Collected data entries:
★ ★ ★

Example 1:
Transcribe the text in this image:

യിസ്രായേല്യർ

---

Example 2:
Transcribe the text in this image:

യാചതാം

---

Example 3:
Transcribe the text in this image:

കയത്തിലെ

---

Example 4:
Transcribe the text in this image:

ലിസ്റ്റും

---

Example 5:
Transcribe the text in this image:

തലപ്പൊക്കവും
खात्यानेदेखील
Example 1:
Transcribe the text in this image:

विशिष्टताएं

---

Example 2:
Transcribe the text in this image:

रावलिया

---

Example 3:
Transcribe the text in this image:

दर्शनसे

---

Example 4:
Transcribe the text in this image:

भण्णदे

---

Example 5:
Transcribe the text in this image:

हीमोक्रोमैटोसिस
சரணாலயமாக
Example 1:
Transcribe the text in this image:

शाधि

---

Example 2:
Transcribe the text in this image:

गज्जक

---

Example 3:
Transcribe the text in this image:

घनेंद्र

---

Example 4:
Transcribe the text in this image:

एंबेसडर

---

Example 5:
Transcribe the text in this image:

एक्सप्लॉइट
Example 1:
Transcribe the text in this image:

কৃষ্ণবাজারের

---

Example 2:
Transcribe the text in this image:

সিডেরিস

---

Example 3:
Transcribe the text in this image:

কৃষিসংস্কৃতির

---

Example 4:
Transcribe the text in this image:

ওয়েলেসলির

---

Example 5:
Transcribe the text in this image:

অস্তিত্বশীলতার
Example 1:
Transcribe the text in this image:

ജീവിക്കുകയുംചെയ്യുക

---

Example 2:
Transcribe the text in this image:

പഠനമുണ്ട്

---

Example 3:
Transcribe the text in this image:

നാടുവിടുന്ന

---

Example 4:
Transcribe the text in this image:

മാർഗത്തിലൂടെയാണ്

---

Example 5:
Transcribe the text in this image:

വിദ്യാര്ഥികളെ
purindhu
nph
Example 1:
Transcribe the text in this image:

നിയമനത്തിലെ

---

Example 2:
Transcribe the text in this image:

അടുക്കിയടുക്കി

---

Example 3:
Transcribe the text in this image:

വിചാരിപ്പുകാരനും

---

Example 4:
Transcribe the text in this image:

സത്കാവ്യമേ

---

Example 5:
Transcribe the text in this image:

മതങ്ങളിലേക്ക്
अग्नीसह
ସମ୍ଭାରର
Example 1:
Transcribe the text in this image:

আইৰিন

★ ★ ★

**Required action:** Exactly as they appear above, transcribe the records in full.

**Exercise output:**
Example 1:
Transcribe the text in this image:

യിസ്രായേല്യർ

---

Example 2:
Transcribe the text in this image:

യാചതാം

---

Example 3:
Transcribe the text in this image:

കയത്തിലെ

---

Example 4:
Transcribe the text in this image:

ലിസ്റ്റും

---

Example 5:
Transcribe the text in this image:

തലപ്പൊക്കവും
खात्यानेदेखील
Example 1:
Transcribe the text in this image:

विशिष्टताएं

---

Example 2:
Transcribe the text in this image:

रावलिया

---

Example 3:
Transcribe the text in this image:

दर्शनसे

---

Example 4:
Transcribe the text in this image:

भण्णदे

---

Example 5:
Transcribe the text in this image:

हीमोक्रोमैटोसिस
சரணாலயமாக
Example 1:
Transcribe the text in this image:

शाधि

---

Example 2:
Transcribe the text in this image:

गज्जक

---

Example 3:
Transcribe the text in this image:

घनेंद्र

---

Example 4:
Transcribe the text in this image:

एंबेसडर

---

Example 5:
Transcribe the text in this image:

एक्सप्लॉइट
Example 1:
Transcribe the text in this image:

কৃষ্ণবাজারের

---

Example 2:
Transcribe the text in this image:

সিডেরিস

---

Example 3:
Transcribe the text in this image:

কৃষিসংস্কৃতির

---

Example 4:
Transcribe the text in this image:

ওয়েলেসলির

---

Example 5:
Transcribe the text in this image:

অস্তিত্বশীলতার
Example 1:
Transcribe the text in this image:

ജീവിക്കുകയുംചെയ്യുക

---

Example 2:
Transcribe the text in this image:

പഠനമുണ്ട്

---

Example 3:
Transcribe the text in this image:

നാടുവിടുന്ന

---

Example 4:
Transcribe the text in this image:

മാർഗത്തിലൂടെയാണ്

---

Example 5:
Transcribe the text in this image:

വിദ്യാര്ഥികളെ
purindhu
nph
Example 1:
Transcribe the text in this image:

നിയമനത്തിലെ

---

Example 2:
Transcribe the text in this image:

അടുക്കിയടുക്കി

---

Example 3:
Transcribe the text in this image:

വിചാരിപ്പുകാരനും

---

Example 4:
Transcribe the text in this image:

സത്കാവ്യമേ

---

Example 5:
Transcribe the text in this image:

മതങ്ങളിലേക്ക്
अग्नीसह
ସମ୍ଭାରର
Example 1:
Transcribe the text in this image:

আইৰিন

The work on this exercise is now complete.